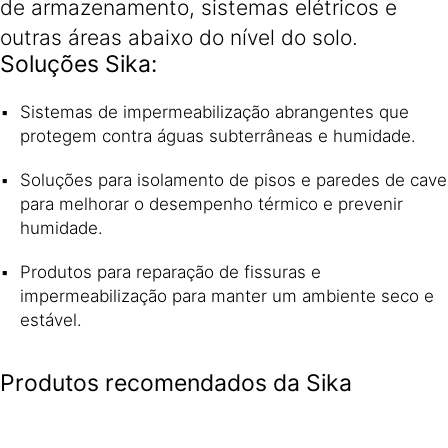
de armazenamento, sistemas elétricos e
outras áreas abaixo do nível do solo.
Soluções Sika:
Sistemas de impermeabilização abrangentes que
protegem contra águas subterrâneas e humidade.
Soluções para isolamento de pisos e paredes de cave
para melhorar o desempenho térmico e prevenir
humidade.
Produtos para reparação de fissuras e
impermeabilização para manter um ambiente seco e
estável.
Produtos recomendados da Sika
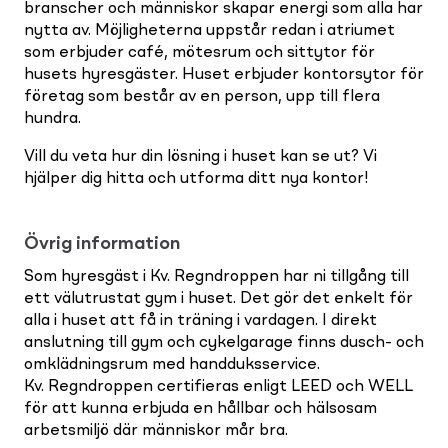
branscher och människor skapar energi som alla har
nytta av. Möjligheterna uppstår redan i atriumet
som erbjuder café, mötesrum och sittytor för
husets hyresgäster. Huset erbjuder kontorsytor för
företag som består av en person, upp till flera
hundra.
Vill du veta hur din lösning i huset kan se ut? Vi
hjälper dig hitta och utforma ditt nya kontor!
Övrig information
Som hyresgäst i Kv. Regndroppen har ni tillgång till
ett välutrustat gym i huset. Det gör det enkelt för
alla i huset att få in träning i vardagen. I direkt
anslutning till gym och cykelgarage finns dusch- och
omklädningsrum med handduksservice.
Kv. Regndroppen certifieras enligt LEED och WELL
för att kunna erbjuda en hållbar och hälsosam
arbetsmiljö där människor mår bra.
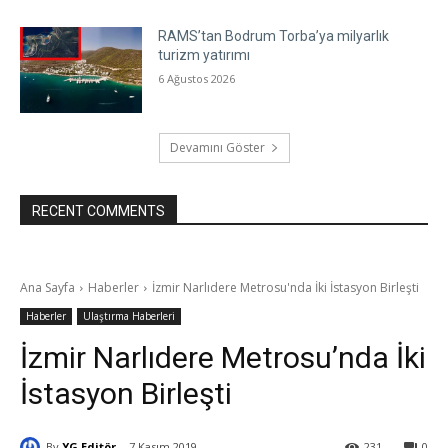
RAMS’tan Bodrum Torba’ya milyarlık
turizm yatırımı
6 Ağustos 2026
Devamını Göster
RECENT COMMENTS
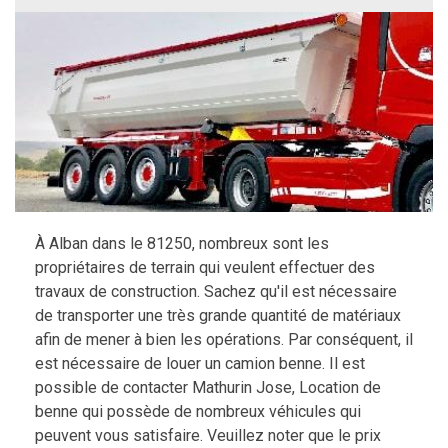
À Alban dans le 81250, nombreux sont les
propriétaires de terrain qui veulent effectuer des
travaux de construction. Sachez qu'il est nécessaire
de transporter une très grande quantité de matériaux
afin de mener à bien les opérations. Par conséquent, il
est nécessaire de louer un camion benne. Il est
possible de contacter Mathurin Jose, Location de
benne qui possède de nombreux véhicules qui
peuvent vous satisfaire. Veuillez noter que le prix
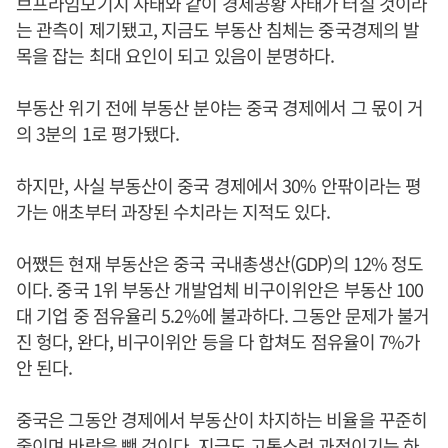
브프라임모기지 사태와 같이 경제공황 사태가 터질 것이라
는 관측이 제기됐고, 지금도 부동산 침체는 중국경제의 발
목을 잡는 최대 요인이 되고 있음이 분명하다.
부동산 위기 전에 부동산 분야는 중국 경제에서 그 몫이 거
의 3분의 1로 평가됐다.
하지만, 사실 부동산이 중국 경제에서 30% 안팎이라는 평
가는 애초부터 과장된 수치라는 지적도 있다.
어쨌든 현재 부동산은 중국 국내총생산(GDP)의 12% 정도
이다. 중국 1위 부동산 개발업체 비구이위안은 부동산 100
대 기업 중 점유율리 5.2%에 불과하다. 그동안 문제가 불거
진 헝다, 완다, 비구이위안 등을 다 합쳐도 점유율이 7%가
안 된다.
중국은 그동안 경제에서 부동산이 차지하는 비율을 꾸준히
줄이며 바람을 뺀 것이다. 지금도 고통스런 과정이기는 하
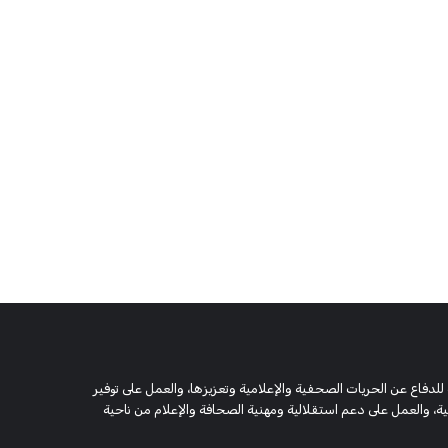
 وحقوقية مستقلة، مسجلة تحت رقم 5805 لسنة 2016، تهدف للدفاع عن الحريات الصحفية والإعلامية وتعزيزها، والعمل على توفير
 والعمل على دعم استقلالية ومهنية الصحافة والإعلام من ناحية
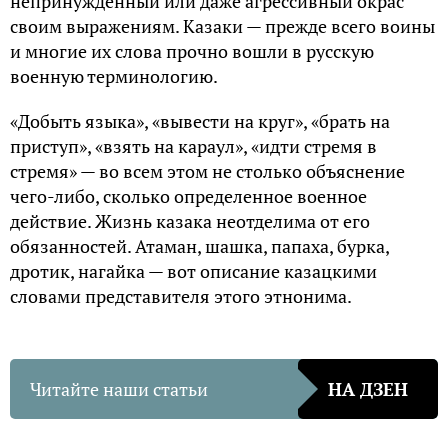
непринужденный или даже агрессивный окрас
своим выражениям. Казаки — прежде всего воины
и многие их слова прочно вошли в русскую
военную терминологию.
«Добыть языка», «вывести на круг», «брать на
приступ», «взять на караул», «идти стремя в
стремя» — во всем этом не столько объяснение
чего-либо, сколько определенное военное
действие. Жизнь казака неотделима от его
обязанностей. Атаман, шашка, папаха, бурка,
дротик, нагайка — вот описание казацкими
словами представителя этого этнонима.
Читайте наши статьи
НА ДЗЕН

=== What you need to do ===
Would you output the lines above from the line holding "propriétaires de terrain" up to and including the line holding "действие. Жизнь казака неотделима от его", exactly and only those, with no pictures?

=== Completed exercise ===
propriétaires de terrain qui veulent effectuer des
travaux de construction. Sachez qu'il est nécessaire
de transporter une très grande quantité de matériaux
afin de mener à bien les opérations. Par conséquent, il
est nécessaire de louer un camion benne. Il est
possible de contacter Mathurin Jose, Location de
benne qui possède de nombreux véhicules qui
peuvent vous satisfaire. Veuillez noter que le prix
브프라임모기지 사태와 같이 경제공황 사태가 터질 것이라
는 관측이 제기됐고, 지금도 부동산 침체는 중국경제의 발
목을 잡는 최대 요인이 되고 있음이 분명하다.
부동산 위기 전에 부동산 분야는 중국 경제에서 그 몫이 거
의 3분의 1로 평가됐다.
하지만, 사실 부동산이 중국 경제에서 30% 안팎이라는 평
가는 애초부터 과장된 수치라는 지적도 있다.
어쨌든 현재 부동산은 중국 국내총생산(GDP)의 12% 정도
이다. 중국 1위 부동산 개발업체 비구이위안은 부동산 100
대 기업 중 점유율리 5.2%에 불과하다. 그동안 문제가 불거
진 헝다, 완다, 비구이위안 등을 다 합쳐도 점유율이 7%가
안 된다.
중국은 그동안 경제에서 부동산이 차지하는 비율을 꾸준히
줄이며 바람을 뺀 것이다. 지금도 고통스런 과정이기는 하
 وحقوقية مستقلة، مسجلة تحت رقم 5805 لسنة 2016، تهدف للدفاع عن الحريات الصحفية والإعلامية وتعزيزها، والعمل على توفير
 والعمل على دعم استقلالية ومهنية الصحافة والإعلام من ناحية
непринужденный или даже агрессивный окрас
своим выражениям. Казаки — прежде всего воины
и многие их слова прочно вошли в русскую
военную терминологию.
«Добыть языка», «вывести на круг», «брать на
приступ», «взять на караул», «идти стремя в
стремя» — во всем этом не столько объяснение
чего-либо, сколько определенное военное
действие. Жизнь казака неотделима от его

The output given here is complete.